Output only the lines below that start at the line containing "right hip: (1034, 174)" and end at the line containing "right ear: (451, 166)", with both ends kept.

========================================

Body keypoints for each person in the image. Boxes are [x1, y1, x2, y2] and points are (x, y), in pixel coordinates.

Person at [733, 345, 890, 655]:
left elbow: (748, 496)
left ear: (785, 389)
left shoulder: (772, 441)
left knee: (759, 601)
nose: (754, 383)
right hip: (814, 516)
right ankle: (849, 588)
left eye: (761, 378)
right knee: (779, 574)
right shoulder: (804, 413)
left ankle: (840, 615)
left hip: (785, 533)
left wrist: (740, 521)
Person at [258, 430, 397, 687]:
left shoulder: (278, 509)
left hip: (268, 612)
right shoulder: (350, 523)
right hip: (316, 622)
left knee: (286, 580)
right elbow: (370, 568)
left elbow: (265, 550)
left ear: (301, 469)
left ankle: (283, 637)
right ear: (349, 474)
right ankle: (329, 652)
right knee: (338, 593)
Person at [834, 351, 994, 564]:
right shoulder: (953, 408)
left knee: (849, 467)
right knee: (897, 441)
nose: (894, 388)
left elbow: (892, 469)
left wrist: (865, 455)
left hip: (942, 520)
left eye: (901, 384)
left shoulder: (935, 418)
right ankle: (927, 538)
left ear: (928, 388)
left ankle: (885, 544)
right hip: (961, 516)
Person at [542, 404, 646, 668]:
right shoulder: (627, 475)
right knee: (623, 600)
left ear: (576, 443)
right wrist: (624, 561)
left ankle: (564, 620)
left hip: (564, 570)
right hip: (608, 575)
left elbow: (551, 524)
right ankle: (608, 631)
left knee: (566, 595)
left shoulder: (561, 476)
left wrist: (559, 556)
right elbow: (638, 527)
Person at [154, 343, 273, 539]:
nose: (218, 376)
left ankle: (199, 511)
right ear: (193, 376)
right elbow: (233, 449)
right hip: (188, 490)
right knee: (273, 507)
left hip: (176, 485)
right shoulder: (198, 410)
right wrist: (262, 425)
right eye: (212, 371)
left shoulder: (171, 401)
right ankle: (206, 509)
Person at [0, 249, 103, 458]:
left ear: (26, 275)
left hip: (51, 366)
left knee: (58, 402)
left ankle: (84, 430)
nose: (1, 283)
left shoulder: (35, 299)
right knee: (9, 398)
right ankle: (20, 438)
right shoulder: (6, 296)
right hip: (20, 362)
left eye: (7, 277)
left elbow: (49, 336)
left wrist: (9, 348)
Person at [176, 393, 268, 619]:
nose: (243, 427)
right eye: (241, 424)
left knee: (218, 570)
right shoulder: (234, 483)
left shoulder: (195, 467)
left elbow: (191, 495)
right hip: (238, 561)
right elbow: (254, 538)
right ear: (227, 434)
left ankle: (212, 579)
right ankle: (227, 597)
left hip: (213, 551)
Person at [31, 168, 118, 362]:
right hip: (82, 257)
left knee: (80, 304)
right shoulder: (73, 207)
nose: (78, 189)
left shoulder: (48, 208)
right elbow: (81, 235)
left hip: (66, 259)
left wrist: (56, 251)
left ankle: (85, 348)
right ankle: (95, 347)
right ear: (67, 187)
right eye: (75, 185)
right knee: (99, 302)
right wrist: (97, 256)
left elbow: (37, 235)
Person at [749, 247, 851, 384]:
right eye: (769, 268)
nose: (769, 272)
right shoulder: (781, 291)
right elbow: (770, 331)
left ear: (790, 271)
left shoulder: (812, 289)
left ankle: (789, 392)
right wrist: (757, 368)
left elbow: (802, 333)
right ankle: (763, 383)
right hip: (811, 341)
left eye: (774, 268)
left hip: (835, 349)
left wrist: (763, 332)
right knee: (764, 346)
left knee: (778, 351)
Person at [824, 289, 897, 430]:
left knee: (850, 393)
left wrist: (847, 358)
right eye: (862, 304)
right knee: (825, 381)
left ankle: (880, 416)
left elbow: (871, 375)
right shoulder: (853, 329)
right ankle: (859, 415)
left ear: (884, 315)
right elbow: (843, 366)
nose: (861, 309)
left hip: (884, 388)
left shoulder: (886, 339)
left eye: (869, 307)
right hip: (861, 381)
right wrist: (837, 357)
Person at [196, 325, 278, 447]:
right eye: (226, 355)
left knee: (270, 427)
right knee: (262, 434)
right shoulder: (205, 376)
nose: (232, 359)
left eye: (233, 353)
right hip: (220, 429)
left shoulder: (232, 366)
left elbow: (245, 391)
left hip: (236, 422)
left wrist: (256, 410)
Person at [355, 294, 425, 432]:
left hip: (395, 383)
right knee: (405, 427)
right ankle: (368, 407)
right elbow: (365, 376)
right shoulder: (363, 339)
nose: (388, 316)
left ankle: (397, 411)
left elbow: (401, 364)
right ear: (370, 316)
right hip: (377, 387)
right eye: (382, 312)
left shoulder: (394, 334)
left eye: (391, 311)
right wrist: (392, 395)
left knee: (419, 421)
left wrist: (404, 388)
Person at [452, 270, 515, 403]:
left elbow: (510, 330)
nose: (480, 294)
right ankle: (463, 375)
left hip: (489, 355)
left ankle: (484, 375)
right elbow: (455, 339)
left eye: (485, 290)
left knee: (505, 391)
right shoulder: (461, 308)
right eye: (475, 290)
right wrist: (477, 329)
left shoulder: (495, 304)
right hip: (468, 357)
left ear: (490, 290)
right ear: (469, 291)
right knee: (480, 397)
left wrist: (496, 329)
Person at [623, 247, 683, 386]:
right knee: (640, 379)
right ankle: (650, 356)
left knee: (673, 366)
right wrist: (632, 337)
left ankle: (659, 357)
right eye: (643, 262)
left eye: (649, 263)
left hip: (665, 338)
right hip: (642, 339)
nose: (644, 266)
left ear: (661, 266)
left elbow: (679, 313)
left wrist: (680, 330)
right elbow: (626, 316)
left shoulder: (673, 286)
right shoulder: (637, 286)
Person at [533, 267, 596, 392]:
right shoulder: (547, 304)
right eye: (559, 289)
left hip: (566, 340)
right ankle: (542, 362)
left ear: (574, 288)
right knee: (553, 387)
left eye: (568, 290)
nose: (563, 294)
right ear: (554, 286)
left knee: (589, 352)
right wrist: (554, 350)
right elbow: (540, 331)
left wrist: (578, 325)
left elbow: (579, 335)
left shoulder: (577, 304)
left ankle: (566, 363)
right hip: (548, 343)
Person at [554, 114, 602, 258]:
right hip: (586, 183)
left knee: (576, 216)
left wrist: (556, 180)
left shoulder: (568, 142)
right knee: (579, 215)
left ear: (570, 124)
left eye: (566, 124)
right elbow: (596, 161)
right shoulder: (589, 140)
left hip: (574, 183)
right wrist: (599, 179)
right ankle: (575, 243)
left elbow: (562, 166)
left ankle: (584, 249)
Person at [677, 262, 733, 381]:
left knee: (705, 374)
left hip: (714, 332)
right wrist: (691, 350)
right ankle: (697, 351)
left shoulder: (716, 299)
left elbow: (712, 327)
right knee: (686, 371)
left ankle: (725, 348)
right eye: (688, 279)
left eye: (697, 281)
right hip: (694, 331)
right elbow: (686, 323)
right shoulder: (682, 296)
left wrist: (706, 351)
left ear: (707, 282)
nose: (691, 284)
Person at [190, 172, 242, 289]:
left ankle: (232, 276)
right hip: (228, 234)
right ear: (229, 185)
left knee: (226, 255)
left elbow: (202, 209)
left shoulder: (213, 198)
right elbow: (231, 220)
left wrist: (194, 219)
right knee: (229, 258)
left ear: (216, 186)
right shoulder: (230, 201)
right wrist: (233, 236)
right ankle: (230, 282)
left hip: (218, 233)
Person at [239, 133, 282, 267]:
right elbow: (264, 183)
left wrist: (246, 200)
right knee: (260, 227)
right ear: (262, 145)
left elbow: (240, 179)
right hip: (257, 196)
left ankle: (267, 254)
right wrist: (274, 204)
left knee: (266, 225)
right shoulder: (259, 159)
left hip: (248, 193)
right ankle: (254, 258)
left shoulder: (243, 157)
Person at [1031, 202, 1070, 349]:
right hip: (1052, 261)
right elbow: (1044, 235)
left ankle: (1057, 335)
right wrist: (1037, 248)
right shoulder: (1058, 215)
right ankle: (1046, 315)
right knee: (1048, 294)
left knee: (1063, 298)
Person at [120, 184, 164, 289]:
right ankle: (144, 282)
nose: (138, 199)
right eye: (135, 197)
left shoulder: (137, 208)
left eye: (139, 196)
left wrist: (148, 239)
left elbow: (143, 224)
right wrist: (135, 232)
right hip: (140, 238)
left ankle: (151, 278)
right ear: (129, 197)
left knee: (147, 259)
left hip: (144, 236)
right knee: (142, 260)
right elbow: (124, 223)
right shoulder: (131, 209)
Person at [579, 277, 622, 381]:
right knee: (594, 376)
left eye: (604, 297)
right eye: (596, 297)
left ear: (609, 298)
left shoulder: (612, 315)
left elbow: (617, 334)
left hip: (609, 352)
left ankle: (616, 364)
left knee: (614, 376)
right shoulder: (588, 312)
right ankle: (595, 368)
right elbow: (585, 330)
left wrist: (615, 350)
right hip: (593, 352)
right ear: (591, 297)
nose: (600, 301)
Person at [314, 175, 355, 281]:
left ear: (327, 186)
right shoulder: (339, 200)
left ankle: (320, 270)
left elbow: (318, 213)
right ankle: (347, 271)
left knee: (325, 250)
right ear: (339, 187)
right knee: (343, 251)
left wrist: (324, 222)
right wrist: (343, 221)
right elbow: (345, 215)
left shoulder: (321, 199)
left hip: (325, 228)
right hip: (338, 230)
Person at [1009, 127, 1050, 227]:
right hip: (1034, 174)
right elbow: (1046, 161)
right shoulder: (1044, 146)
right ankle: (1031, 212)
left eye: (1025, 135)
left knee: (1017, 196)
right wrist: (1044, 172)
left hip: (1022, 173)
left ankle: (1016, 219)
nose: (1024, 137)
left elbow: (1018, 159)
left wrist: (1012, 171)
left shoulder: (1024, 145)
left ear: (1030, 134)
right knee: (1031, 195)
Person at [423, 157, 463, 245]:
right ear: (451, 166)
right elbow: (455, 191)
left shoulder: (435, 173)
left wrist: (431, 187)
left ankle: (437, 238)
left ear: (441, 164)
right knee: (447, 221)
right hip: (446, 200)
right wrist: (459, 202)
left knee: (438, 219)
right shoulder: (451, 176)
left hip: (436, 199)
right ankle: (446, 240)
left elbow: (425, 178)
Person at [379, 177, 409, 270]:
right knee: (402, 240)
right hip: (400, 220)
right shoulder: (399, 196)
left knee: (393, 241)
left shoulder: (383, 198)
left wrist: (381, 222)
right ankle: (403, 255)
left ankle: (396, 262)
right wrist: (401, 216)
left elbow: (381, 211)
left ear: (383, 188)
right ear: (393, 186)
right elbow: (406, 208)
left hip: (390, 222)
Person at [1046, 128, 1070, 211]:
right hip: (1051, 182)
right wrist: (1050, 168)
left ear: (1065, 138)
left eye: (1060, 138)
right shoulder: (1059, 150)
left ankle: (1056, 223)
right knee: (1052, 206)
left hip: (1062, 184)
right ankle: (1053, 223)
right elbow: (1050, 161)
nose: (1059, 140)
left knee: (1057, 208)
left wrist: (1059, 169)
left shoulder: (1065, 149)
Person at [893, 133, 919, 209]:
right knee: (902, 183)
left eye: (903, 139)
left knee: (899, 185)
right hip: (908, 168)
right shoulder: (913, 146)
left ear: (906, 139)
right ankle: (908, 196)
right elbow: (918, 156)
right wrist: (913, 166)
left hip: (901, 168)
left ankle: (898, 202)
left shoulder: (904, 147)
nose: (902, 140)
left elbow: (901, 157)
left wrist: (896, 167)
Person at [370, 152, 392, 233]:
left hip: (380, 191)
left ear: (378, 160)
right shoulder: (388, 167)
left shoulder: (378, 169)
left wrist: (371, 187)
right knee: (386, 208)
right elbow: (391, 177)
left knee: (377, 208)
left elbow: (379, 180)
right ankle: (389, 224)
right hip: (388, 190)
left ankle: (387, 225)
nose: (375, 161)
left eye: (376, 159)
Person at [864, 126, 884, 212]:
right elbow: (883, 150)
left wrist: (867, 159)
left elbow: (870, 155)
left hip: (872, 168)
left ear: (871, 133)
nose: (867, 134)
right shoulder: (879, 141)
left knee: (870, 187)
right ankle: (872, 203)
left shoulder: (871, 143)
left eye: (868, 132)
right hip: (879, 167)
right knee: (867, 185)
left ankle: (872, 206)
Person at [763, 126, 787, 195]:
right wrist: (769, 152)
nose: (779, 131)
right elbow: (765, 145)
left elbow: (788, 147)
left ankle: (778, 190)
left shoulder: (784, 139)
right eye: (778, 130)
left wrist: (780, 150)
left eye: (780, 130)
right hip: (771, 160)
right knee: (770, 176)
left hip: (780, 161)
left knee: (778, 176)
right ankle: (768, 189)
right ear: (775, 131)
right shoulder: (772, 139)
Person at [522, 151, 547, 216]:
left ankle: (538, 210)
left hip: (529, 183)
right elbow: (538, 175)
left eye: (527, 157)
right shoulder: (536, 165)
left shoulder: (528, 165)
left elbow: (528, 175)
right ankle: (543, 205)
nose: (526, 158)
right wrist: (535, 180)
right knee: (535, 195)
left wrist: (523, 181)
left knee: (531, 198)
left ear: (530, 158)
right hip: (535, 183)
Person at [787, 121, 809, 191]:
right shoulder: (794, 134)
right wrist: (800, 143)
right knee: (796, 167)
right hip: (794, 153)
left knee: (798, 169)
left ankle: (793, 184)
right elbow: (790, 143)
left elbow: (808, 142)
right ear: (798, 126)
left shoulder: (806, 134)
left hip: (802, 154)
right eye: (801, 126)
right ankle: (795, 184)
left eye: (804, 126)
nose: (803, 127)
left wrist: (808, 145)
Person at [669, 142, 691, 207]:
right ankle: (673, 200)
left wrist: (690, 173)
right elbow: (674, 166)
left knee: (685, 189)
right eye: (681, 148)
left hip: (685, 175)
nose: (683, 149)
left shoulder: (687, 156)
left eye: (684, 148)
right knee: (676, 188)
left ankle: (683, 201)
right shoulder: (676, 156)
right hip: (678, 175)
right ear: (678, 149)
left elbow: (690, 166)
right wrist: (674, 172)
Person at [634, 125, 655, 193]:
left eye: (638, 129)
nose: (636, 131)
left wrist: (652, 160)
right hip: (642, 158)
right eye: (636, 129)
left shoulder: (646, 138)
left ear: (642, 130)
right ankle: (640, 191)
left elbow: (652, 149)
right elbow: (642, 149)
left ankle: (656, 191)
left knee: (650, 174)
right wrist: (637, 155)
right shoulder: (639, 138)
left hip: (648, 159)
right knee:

========================================

#### Expected answer:
right hip: (1034, 174)
right elbow: (1046, 161)
right shoulder: (1044, 146)
right ankle: (1031, 212)
left eye: (1025, 135)
left knee: (1017, 196)
right wrist: (1044, 172)
left hip: (1022, 173)
left ankle: (1016, 219)
nose: (1024, 137)
left elbow: (1018, 159)
left wrist: (1012, 171)
left shoulder: (1024, 145)
left ear: (1030, 134)
right knee: (1031, 195)
Person at [423, 157, 463, 245]:
right ear: (451, 166)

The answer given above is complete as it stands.